Leveraged ETFs let you take advantage of short-term moves in underlying indices like the Nasdaq 100 and the S&P 500. That means you must accurately predict the market, and you can multiply your gains if you do. If you’re wrong, you may multiply what you lose.
Similar to standard exchange-traded funds that closely track an index or a basket of stocks, leveraged ETFs move in the same direction as the underlying index they track. The main difference between standard and leveraged ETFs is that the returns — and losses — can be either doubled or tripled when investing in leveraged ETFs.
This type of ETF offers a potentially higher reward than standard ETFs, but with a higher risk. The opposite is also true — you can lose more money than you would investing in nonleveraged ETFs, especially if you hold leveraged ETFs longer than a few days.
Because of this type of ETF’s complexity, beginner investors should either avoid them altogether or be prepared to take the losses if their investment goes the wrong way.
A leveraged ETF uses debt and derivatives — such as swaps or futures — to leverage its exposure to an index. This makes the ETF move twice or three times the index it tracks. Most leveraged ETFs are designed to magnify the benchmark’s returns in one trading day, which makes them an excellent tool for day traders.

DATA FOR THIS TASK.
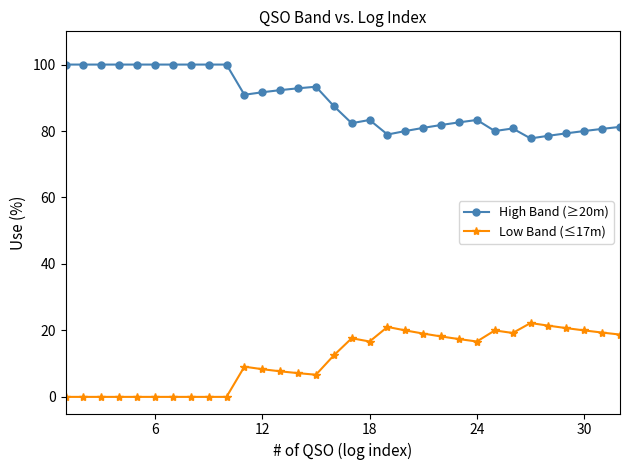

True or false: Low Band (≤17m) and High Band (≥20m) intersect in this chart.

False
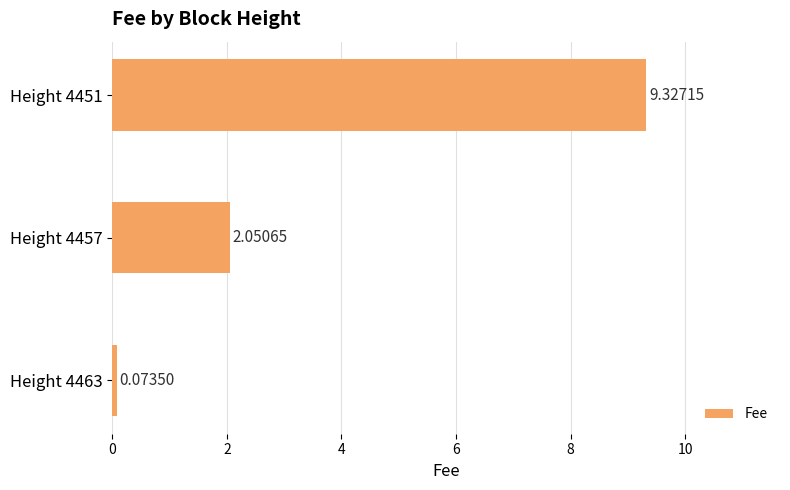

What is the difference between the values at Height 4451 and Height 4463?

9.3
--
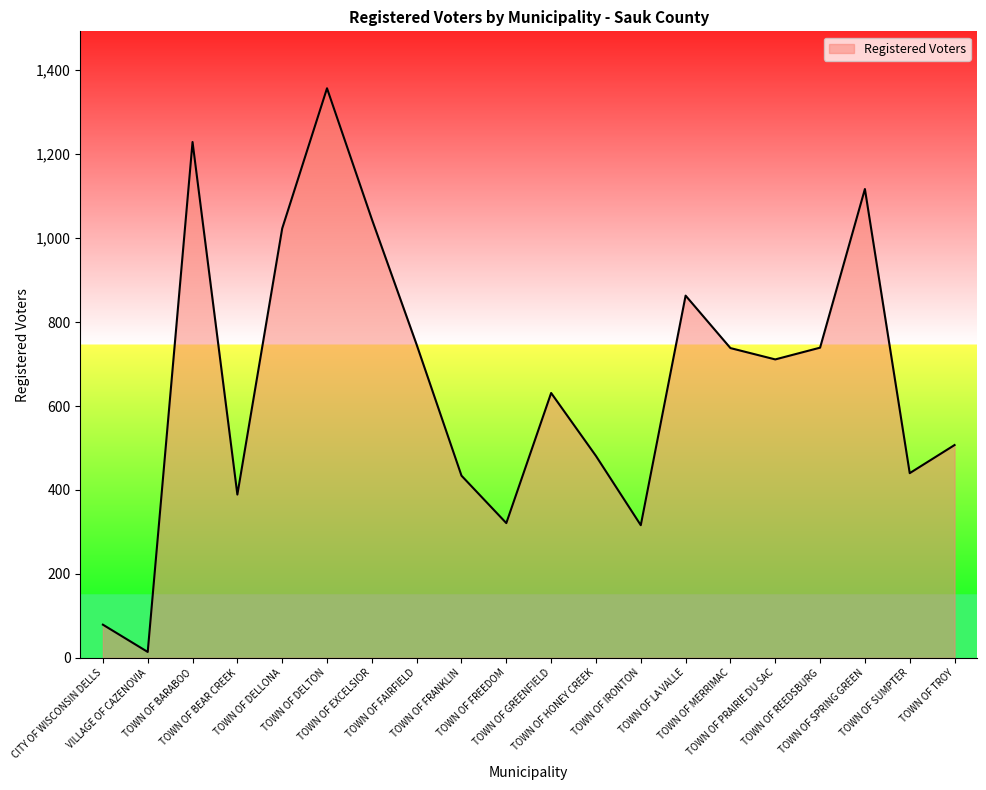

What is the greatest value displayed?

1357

SET OF TASKS.
(a) In the text on leveraged ETFs, what does a leveraged ETF use to leverage its exposure to an index?
(b) Express the records from the line with "True or false: Low" up to and including the line with "What is the difference" as a Markdown table with columns Row and Line. Give each line a row number, skip blank lines, and omit the pictures.

SOLUTIONS TO EACH TASK.
(a) Debt and derivatives, such as swaps or futures.

(b)
| Row | Line |
|---|---|
| 1 | True or false: Low Band (≤17m) and High Band (≥20m) intersect in this chart. |
| 2 | False |
| 3 | What is the difference between the values at Height 4451 and Height 4463? |